For our project, we are combining two datasets to build our visualization. The Ahn et al. Flavor Network data provides the foundational chemical mapping, linking hundreds of culinary ingredients to their specific volatile flavor compounds to form the left and right nodes of our graph. We are merging this with CulinaryDB, a structured database of over 45,000 real-world recipes.
https://github.com/lingcheng99/Flavor-Network/tree/master/data
https://cosylab.iiitd.edu.in/culinarydb/#databasedescription
Food science is dictated by chemistry. We want to find the relationships between ingredients that create tasty flavor combinations, and compare it across cultures.
We want to show how ingredients are linked chemicaly, and what this tells us on flavor combinations. This will help us find hidden links between seemingly unrelated foods and pattern variations between different cultures. In a second time, we want to suggest science-based recipes that match certain flavor profiles.
While taste preferences are subjective, we want to show the underlying science that make a dish unequivocaly tasty to the human palate. On a personal note, we are curious to explore how gaining some knowledge about the science behind food can hopefully improve our cooking.
The amateur cook can improve his skills and understanding of food science, or at the very least come to think of original ways to combine their leftovers for a satisfying meal.
New tasty flavors combinations is one of the reasons that can make a restaurant stand out. Understanding the science behind food is essential to this end.
We did some analysis on the datasets we have and plotted some graphs to get some insights about things like which ingredients are the most used in the dataset as a whole and in each country individually, which category of ingredients are the most used in each country, which ingredients are most often paired together, which compounds appear the most together, and even the top 20 pairings of foods following the flavor network theory. We put some of the graphs under this text and you can see all of our code at recipes dataset analysis and molecular composition datasets.

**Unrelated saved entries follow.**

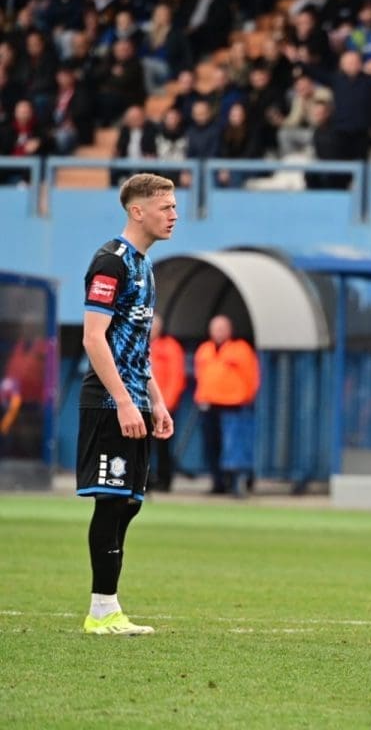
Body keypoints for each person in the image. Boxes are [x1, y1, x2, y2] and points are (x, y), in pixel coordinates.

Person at [77, 173, 177, 635]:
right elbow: (93, 338)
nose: (173, 215)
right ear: (138, 211)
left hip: (135, 399)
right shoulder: (110, 262)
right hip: (108, 401)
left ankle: (108, 609)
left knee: (130, 504)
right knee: (112, 502)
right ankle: (102, 612)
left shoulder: (146, 266)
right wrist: (122, 400)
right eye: (165, 207)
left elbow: (137, 345)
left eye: (174, 207)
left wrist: (155, 400)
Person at [194, 316, 260, 496]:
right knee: (211, 445)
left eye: (222, 328)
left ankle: (236, 482)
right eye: (216, 329)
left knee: (233, 446)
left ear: (230, 330)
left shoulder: (241, 350)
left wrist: (247, 397)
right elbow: (200, 375)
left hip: (233, 405)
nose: (219, 332)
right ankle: (218, 483)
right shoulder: (205, 350)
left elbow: (252, 376)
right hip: (209, 404)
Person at [148, 316, 184, 491]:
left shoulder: (170, 347)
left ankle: (164, 480)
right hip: (142, 403)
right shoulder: (139, 345)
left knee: (163, 444)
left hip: (162, 404)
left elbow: (175, 377)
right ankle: (145, 479)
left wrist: (166, 403)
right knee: (142, 444)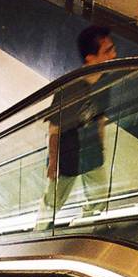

In 2011, the Ahn et al. Flavor Network dataset was released. Researchers used the data to test the food pairing hypothesis, discovering a cultural divide between Western cuisines, where they typically pair ingredients sharing many flavor compounds, and East Asian cuisines, where they avoid these overlap in favor of constrasting flavors. Later on, platforms like FlavorDB and CulinaryDB used this data to create text-based search engines where users can look up an ingredient and read a flat list of its chemical compounds. Machine learning engineers have also used the data to train algorithms that predict a recipe's country of origin based on its ingredient list.
Our approach is original because it will bridge the gap between academic chemistry and cooking through interactive visualizations. Instead of presenting a network graph, we will clarify the molecular relationships with a clean bipartite graph, placing ingredients on the left and chemical compounds on the right. We will also introduce a more interactive aspect through interesting visualizations such as maps and graphs.
Our primary sources of inspiration are directly from the Ahn and al. flavor network repository and the mathematical foundation behind the Food Pairing Hypothesis. We were also insprired by the data structures found in platforms like FlavorDB and CulinaryDB. We think these databases are really cool and offer incredible depths of information regarding recipe compositions, we didn't find them really interactive and user-friendly. Beyond these academic and technical sources, our inspiration is also personal motivation, with the desire to better match ingredients with the kitchen and leverage the versatility of ingredients.